# How to show ambiguous context-free grammars in Chomsky normal form is Turing recognizable?

So this question has two questions and i have to use the answer from 1 to answer question 2. Assuming that my answer for 1 is good. I need help with 2. ( Correct me if wrong please.)

Question 1 :

Show the following language is decidable

$$L=\{\langle G,w \rangle$$ : $$G$$ is a grammar in normal form of Chomsky and $$w$$ is a word on the terminal alphabet that can be derived in $$G$$ by at least 2 differents derivations trees. $$\}$$

In other words, find an algorithm that when given a grammar that is in normal form of Chomsky and a word $$w$$, it concludes after a finite number of steps if yes or no $$w$$ can be derived by two derivations trees.

Here's my attempt (correct me if this is wrong) :

Entry : $$\langle G,w \rangle$$

1. Try every derivations in $$G$$ of length $$2|w| -1$$.
2. If two derivations generate $$w$$ stop and accept $$\langle G,w \rangle$$. Else stop and reject $$\langle G,w \rangle$$.

Question 2 :

Show that this language is Turing recognizable $$K = \{\langle G \rangle : G$$ is a grammar in normal form of Chomsky and $$G$$ is ambiguous ( can have two derivation tree for same word).$$\}$$ In other words, give an algorithm that when given an grammar in normal form of Chomsky, it returns "true" if $$G$$ is ambiguous and return "false" or doesn't stop when $$G$$ is not ambiguous. ( Give an answer based on the algorithm used in question 1)

My reflexion on question 2 :

For this part i am kinda lost, i know that we will use algorithm of question 1 to be able to return true but for the infinite loop part i am not sure on how to say this.

I am also not sure if i can use a word "$$w$$" since our entry is a grammar $$G$$.

Entry : $$\langle G \rangle$$

1. Apply algorithm from question 1 if it returns true, return true. ( Because question 1 basically confirm that the CNF is ambiguous).

2. note sure how to handle the rest for it to loop.

• Welcome to CS.SE. Please ask only one question per post. If you have two questions, it is better to ask them in two separate posts. Beware that we discourage "please check whether my answer is correct" questions (as they're unlikely to be useful to others in the future) or "please solve my exercise for me" questions (as they're unlikely to help people learn concepts).

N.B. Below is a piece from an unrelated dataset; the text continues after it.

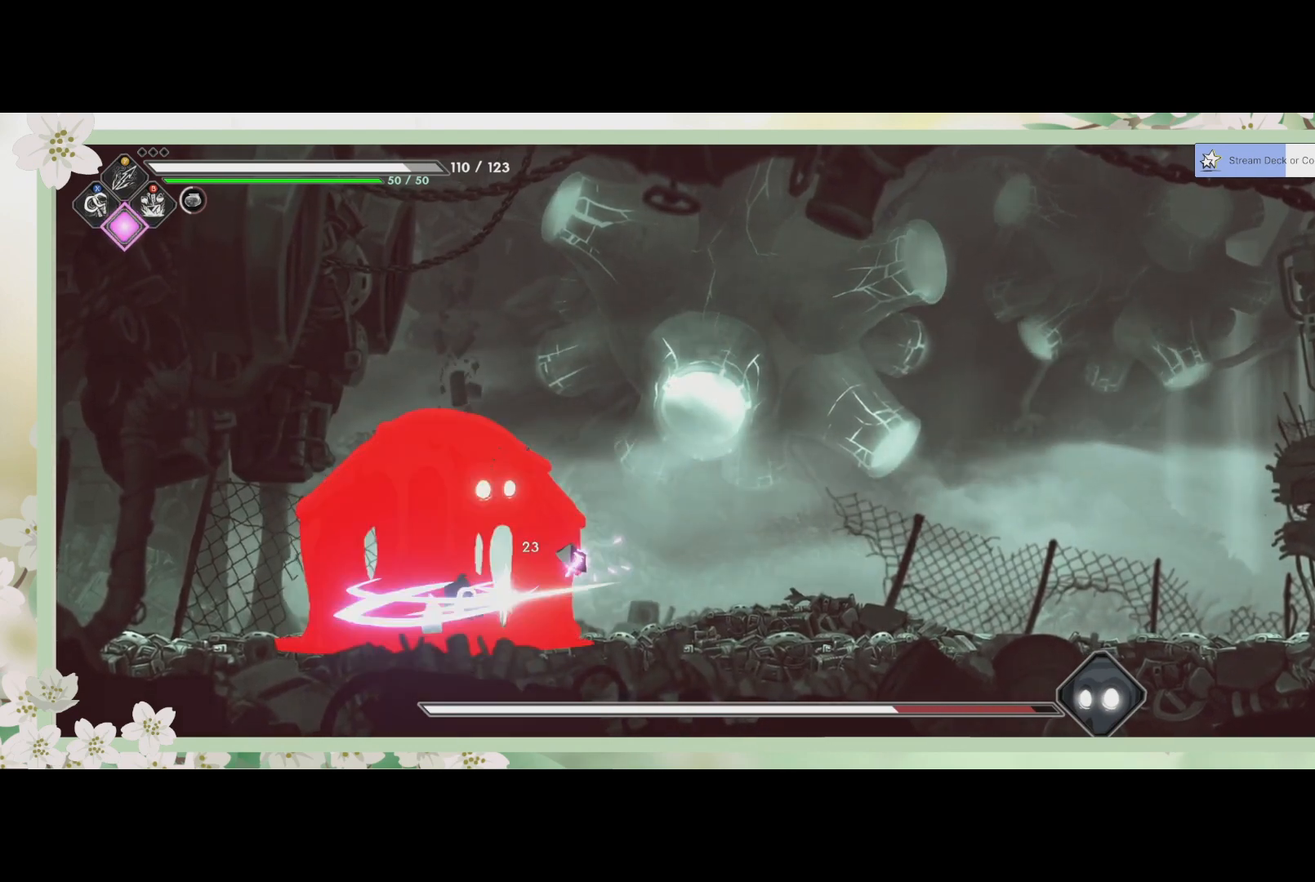
{"buttons": ["SQUARE"], "left_stick": "center", "events": [[67, "SQUARE", "up"], [133, "SQUARE", "down"], [200, "SQUARE", "up"], [233, "SQUARE", "down"], [300, "SQUARE", "up"], [367, "SQUARE", "down"]]}
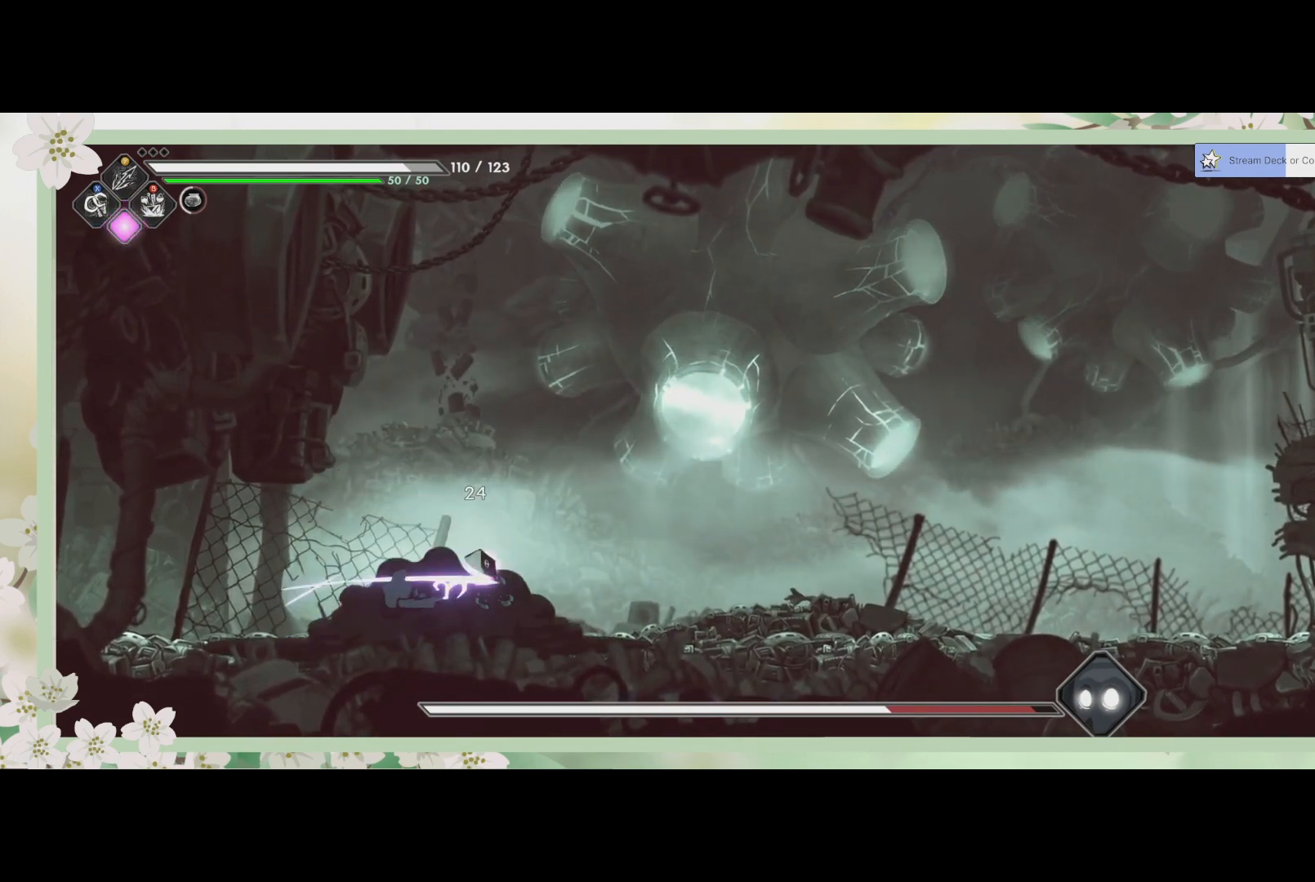
{"buttons": [], "left_stick": "right", "events": [[67, "SQUARE", "up"], [200, "SQUARE", "down"], [367, "SQUARE", "up"], [367, "left_stick", "right"]]}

Thank you.
– D.W.
Commented Nov 28, 2020 at 22:13
• @D.W. Thanks, my question is about the question 2, but it uses the quesiton 1 that's why i needed to post them together :) Commented Nov 28, 2020 at 22:22

On question 2, of course, you can use a single word $$w$$ to test the grammar $$G$$. However, it is not enough to use just one word, since the grammar could be ambiguous on another word.

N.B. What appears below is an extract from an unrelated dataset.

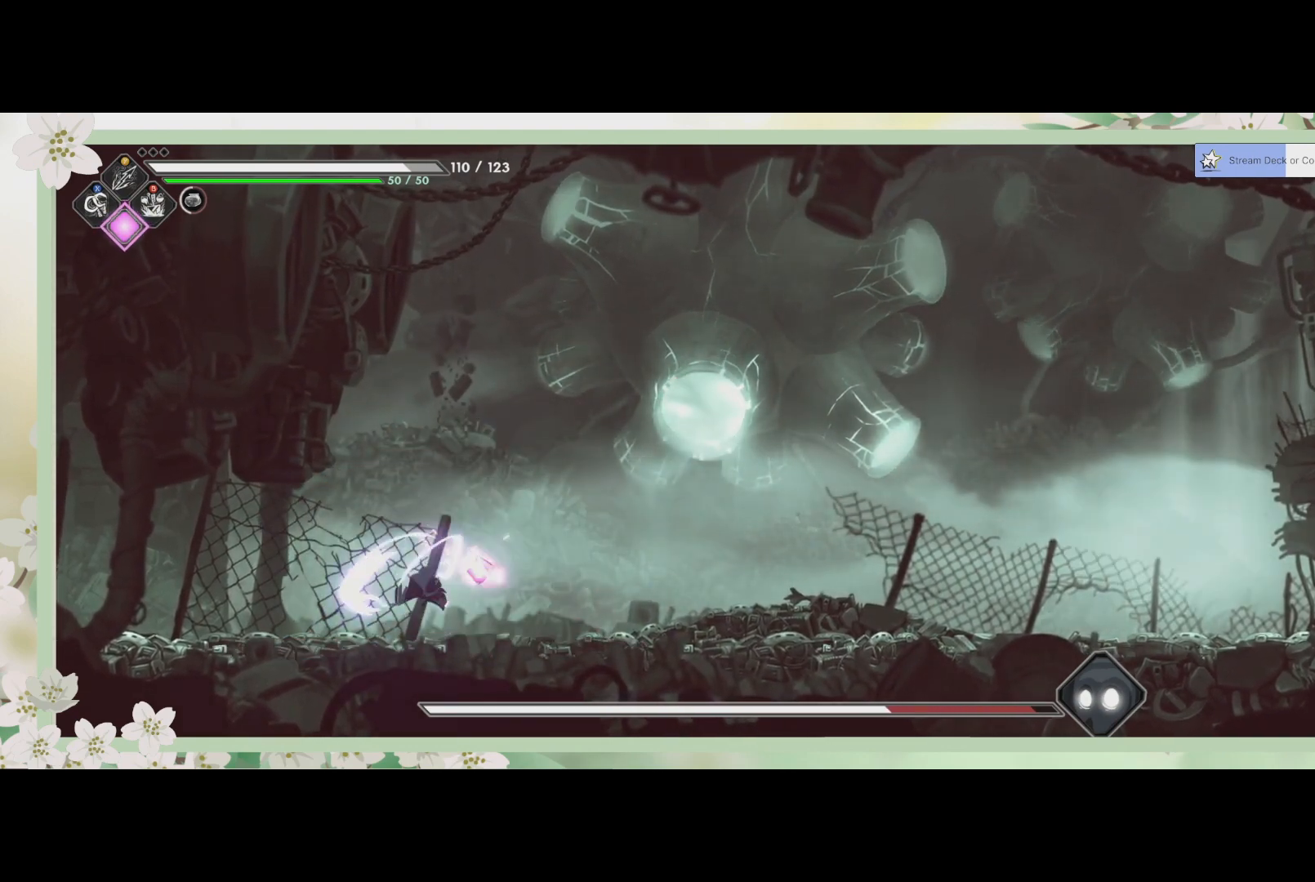
{"buttons": [], "left_stick": "right", "events": []}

Well, we can use all words to test the grammar.

Here is the high-level description of a Turing machine $$R$$ that recognizes $$K$$.

Loop through all words:

for each word $$w$$, try every derivation in $$G$$ of length $$2|w|−1$$. If two derivations generate $$w$$ stop the machine and accept $$G$$.

There are many ways to loop through all words. For example, we can fix an arbitrary order of all terminals and iterate by short-lexicographic order.

Note that when $$G$$ is not ambiguous, $$R$$ will run forever. That means $$R$$ is not a decider for $$K$$. In fact, no Turing machine can decide $$K$$ since $$K$$ is undecidable.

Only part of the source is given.